A party may serve written objections or risk waiving any problems with a deposition notice.  (Code of Civ. Proc. § 2025.410(a)).  A party may also file a motion for an order staying the deposition and quashing the deposition notice.  Code of Civ. Proc. § 2025.410.  A “deposition is stayed pending determination of motion.”  (Code of Civ. Proc. § 2025.410(c)).
A party may “promptly” seek a protective order before, during, or after a deposition.  (CCP section 2025.420).
On a motion for a protective order, the court, “for good cause shown, may make any order that justice requires to protect any party… from unwarranted annoyance, embarrassment, or oppression, or undue burden and expense.”   (Code of Civ. Proc. § 2025.420).   The burden of proof is on the party seeking the protective order to demonstrate “good cause.”  (Emerson Elec.
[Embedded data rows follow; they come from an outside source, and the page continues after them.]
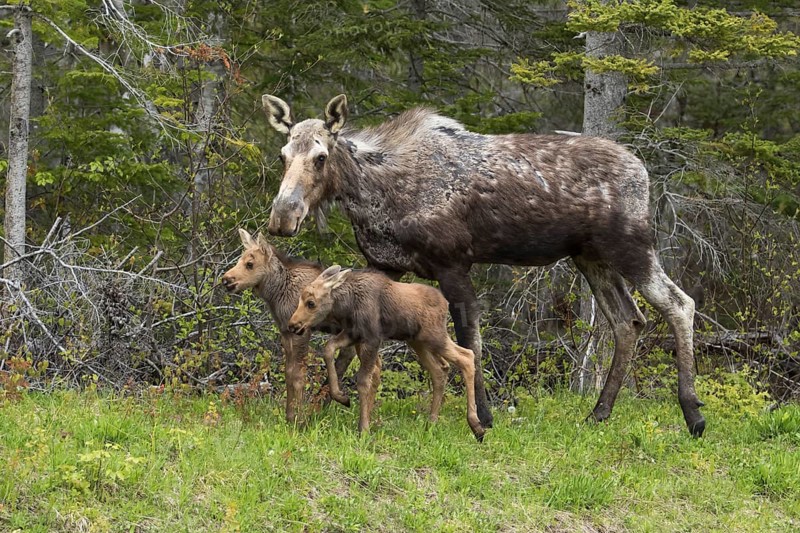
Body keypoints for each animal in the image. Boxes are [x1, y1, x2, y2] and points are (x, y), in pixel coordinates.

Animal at [221, 229, 356, 423]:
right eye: (239, 259)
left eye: (249, 264)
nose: (225, 279)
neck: (277, 293)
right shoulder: (285, 331)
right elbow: (288, 373)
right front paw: (289, 416)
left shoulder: (302, 331)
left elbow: (298, 375)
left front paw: (298, 421)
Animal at [287, 265, 486, 441]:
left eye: (311, 303)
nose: (293, 325)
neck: (346, 306)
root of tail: (446, 303)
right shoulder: (352, 334)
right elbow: (328, 349)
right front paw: (341, 397)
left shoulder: (371, 338)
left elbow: (363, 381)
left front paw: (363, 429)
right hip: (417, 341)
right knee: (440, 370)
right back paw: (431, 422)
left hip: (434, 336)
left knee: (467, 356)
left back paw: (476, 426)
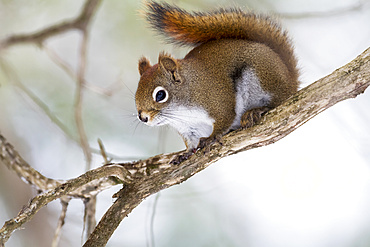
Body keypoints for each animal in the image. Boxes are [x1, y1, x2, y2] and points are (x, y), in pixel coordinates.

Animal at [134, 1, 300, 158]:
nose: (143, 117)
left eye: (160, 95)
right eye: (135, 94)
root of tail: (290, 78)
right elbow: (191, 144)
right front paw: (185, 154)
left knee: (279, 101)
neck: (182, 112)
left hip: (262, 77)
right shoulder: (189, 130)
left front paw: (211, 138)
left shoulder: (218, 101)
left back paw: (257, 110)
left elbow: (224, 118)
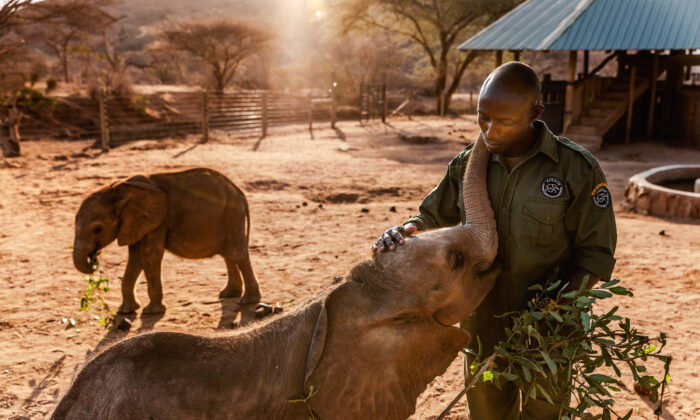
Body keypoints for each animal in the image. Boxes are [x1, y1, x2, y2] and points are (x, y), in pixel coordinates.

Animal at [72, 167, 262, 312]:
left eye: (97, 229)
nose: (94, 258)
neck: (119, 188)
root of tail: (239, 191)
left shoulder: (157, 221)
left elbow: (149, 257)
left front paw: (151, 312)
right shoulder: (136, 223)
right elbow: (135, 259)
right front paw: (125, 311)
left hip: (232, 214)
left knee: (236, 253)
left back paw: (247, 301)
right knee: (227, 254)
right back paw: (229, 294)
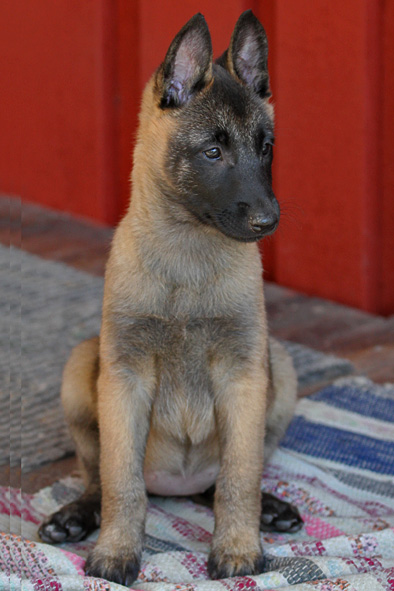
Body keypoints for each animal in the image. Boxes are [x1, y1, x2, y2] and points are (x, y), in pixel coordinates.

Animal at [39, 10, 302, 588]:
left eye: (266, 147)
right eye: (212, 152)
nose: (269, 221)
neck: (188, 254)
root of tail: (178, 485)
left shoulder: (244, 372)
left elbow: (239, 476)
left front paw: (238, 547)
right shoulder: (125, 375)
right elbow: (122, 483)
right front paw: (116, 551)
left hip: (281, 365)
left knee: (222, 480)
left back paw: (270, 509)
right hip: (81, 365)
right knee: (97, 477)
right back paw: (76, 517)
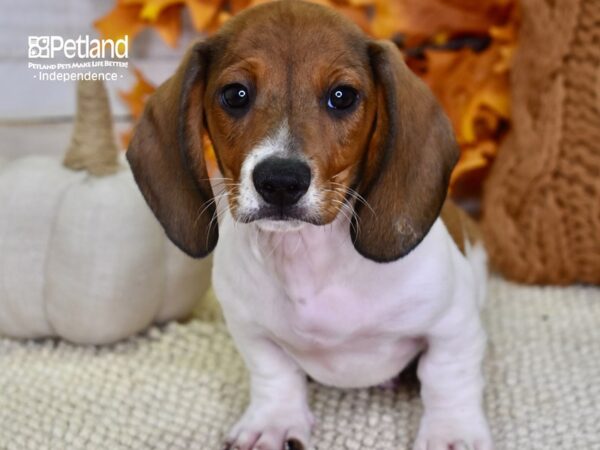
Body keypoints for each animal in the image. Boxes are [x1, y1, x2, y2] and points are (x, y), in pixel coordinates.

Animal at [126, 1, 492, 448]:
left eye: (342, 96)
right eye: (235, 94)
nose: (281, 181)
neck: (308, 259)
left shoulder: (452, 326)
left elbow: (447, 377)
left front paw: (451, 433)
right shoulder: (251, 331)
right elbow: (274, 374)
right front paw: (275, 421)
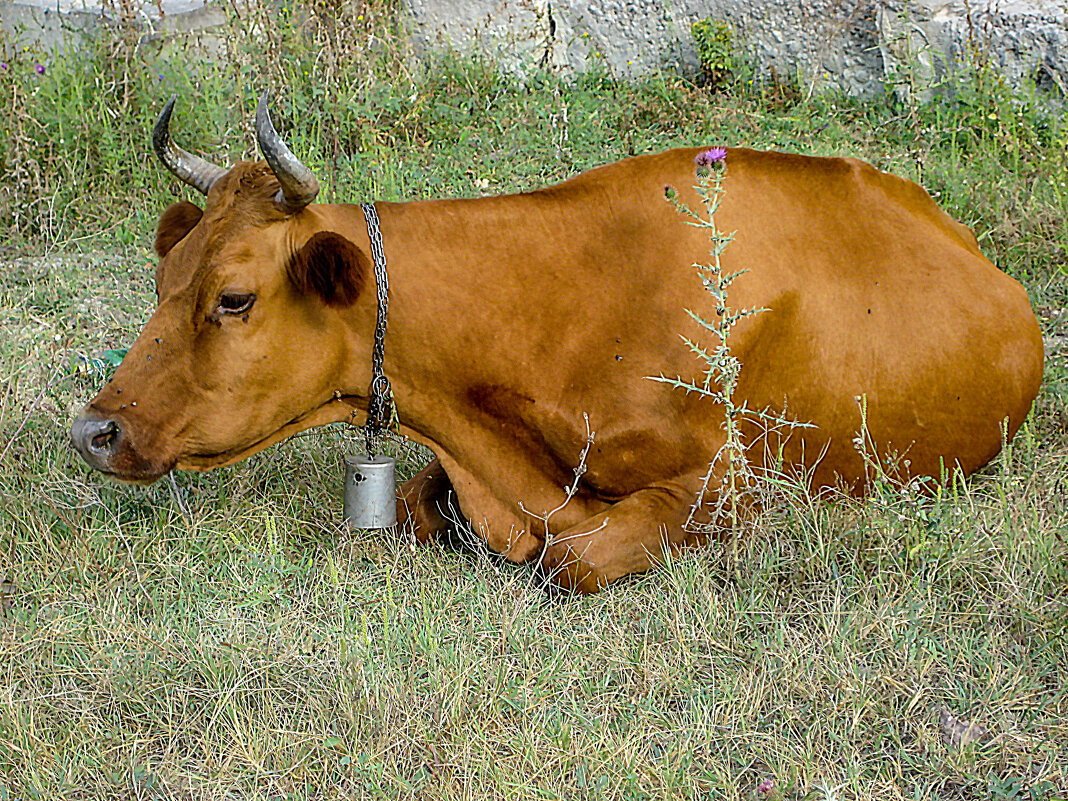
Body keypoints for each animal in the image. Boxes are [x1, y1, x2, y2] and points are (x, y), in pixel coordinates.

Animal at [71, 97, 1046, 593]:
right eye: (163, 281)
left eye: (234, 298)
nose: (93, 431)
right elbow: (422, 503)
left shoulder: (728, 486)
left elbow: (572, 556)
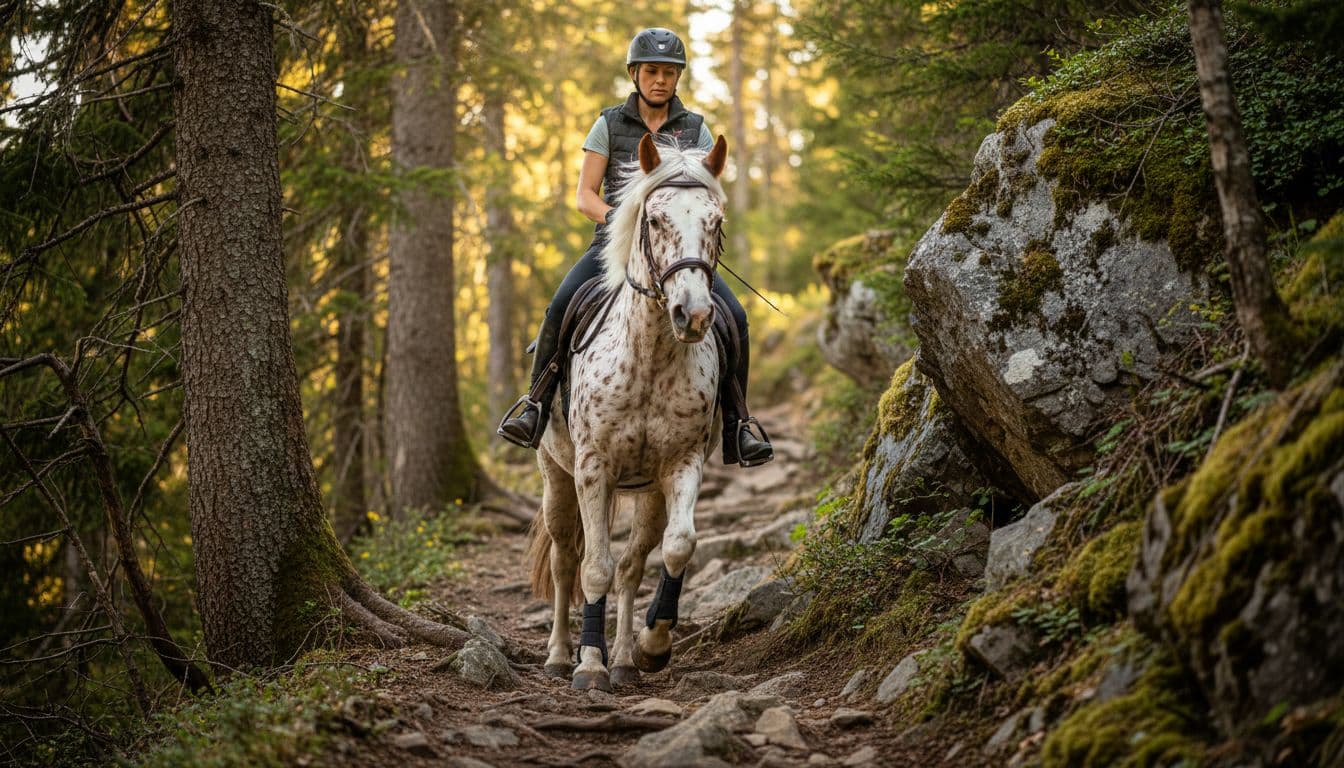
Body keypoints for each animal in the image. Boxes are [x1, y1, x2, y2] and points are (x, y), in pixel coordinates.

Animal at [525, 133, 729, 692]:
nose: (693, 314)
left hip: (648, 492)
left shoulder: (681, 465)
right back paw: (560, 655)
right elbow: (594, 566)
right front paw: (588, 665)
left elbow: (677, 547)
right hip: (556, 475)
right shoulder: (594, 469)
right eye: (655, 220)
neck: (650, 358)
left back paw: (622, 660)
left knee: (633, 566)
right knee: (565, 558)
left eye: (716, 221)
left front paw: (651, 646)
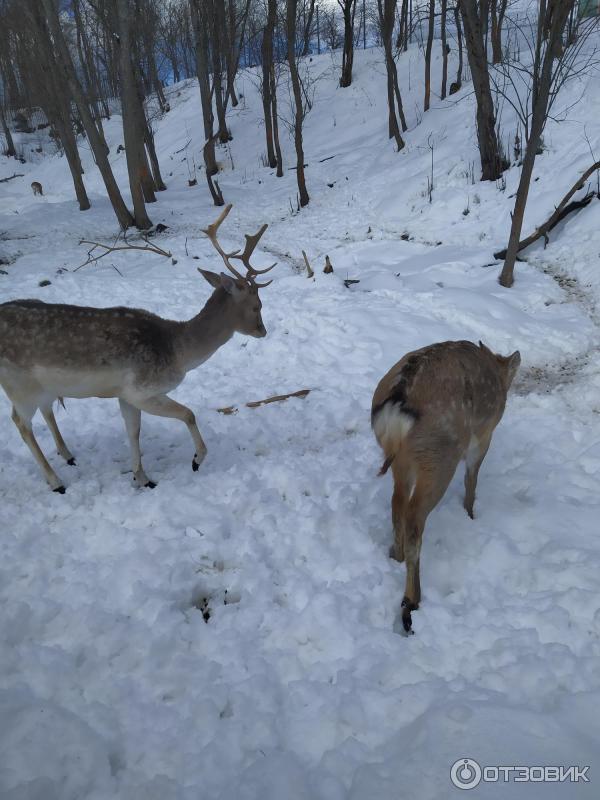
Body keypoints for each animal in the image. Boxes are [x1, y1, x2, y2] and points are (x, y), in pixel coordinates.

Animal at [0, 205, 276, 494]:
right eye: (257, 305)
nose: (263, 331)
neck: (179, 353)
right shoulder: (141, 390)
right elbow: (188, 414)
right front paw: (196, 460)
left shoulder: (125, 395)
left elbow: (133, 431)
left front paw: (142, 478)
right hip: (19, 386)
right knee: (20, 423)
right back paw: (56, 482)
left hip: (41, 387)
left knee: (46, 410)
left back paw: (68, 456)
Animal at [370, 340, 520, 636]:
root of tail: (397, 403)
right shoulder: (483, 437)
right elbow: (472, 478)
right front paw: (470, 515)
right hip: (439, 456)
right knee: (415, 518)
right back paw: (411, 601)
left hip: (401, 458)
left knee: (397, 503)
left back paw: (395, 556)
Co. v. Sup.Ct. (1997) 16 Cal.4th 1101, 1110).
Defendants’ arguments appear to be entirely groundless.  Defendant’s argue, essentially, that P’s claims are invalid on the merits so any deposition of these witnesses would be a waste of time and thus the burdens would outweigh the benefits.  That argument is completely invalid since there is no basis for a party to argue that another party has no right to obtain evidence supporting a claim simply because the claim may fail.  The appropriate methods for raising such arguments are demurrer, which has failed, or judgment on the pleadings, or summary judgment or adjudication and Defendants present no authority indicating that this is a valid basis for avoiding deposition.   Defendants also argue that the deponents will not likely provide relevant information because Plaintiff has been able to allege nothing more than the fact that they signed two assignments of his Deed.  This is unpersuasive since, as Plaintiff argues, he is not likely to have any information of the inner workings of the Defendant corporations absent discovery.  What Plaintiff has shown, and Defendants admit, indicates that these two witnesses clearly have at least some personal involvement beyond simply beyond being potentially knowledgeable officers, and thus are to some degree percipient witnesses to some of the events at issue in this action.  Defendants also argue that the notices are improper because Plaintiff served them without first warning Defendants that he was going to notice the depositions or without first obtaining an agreed deposition date.  These arguments are not supported by authority.
Accordingly, Defendant’s motion to quash and for a protective order is denied.
 
Sanctions
Code of Civil Procedure section 2025.420(d) states that on a motion for a protective order the court “shall” impose monetary sanctions on the losing party unless that party acted with substantial justification or other circumstances make sanctions unjust.
Both parties seek monetary sanctions.  In this case, the motion lacks merit and Plaintiff’s opposition was warranted.  Plaintiff seeks sanctions of $875 for about 2.5 hours spent at $350 an hour; Defendants seek sanctions of $3,460. The court awards sanctions to Plaintiff in the amount of $875.  Defendant’s request for sanctions is denied.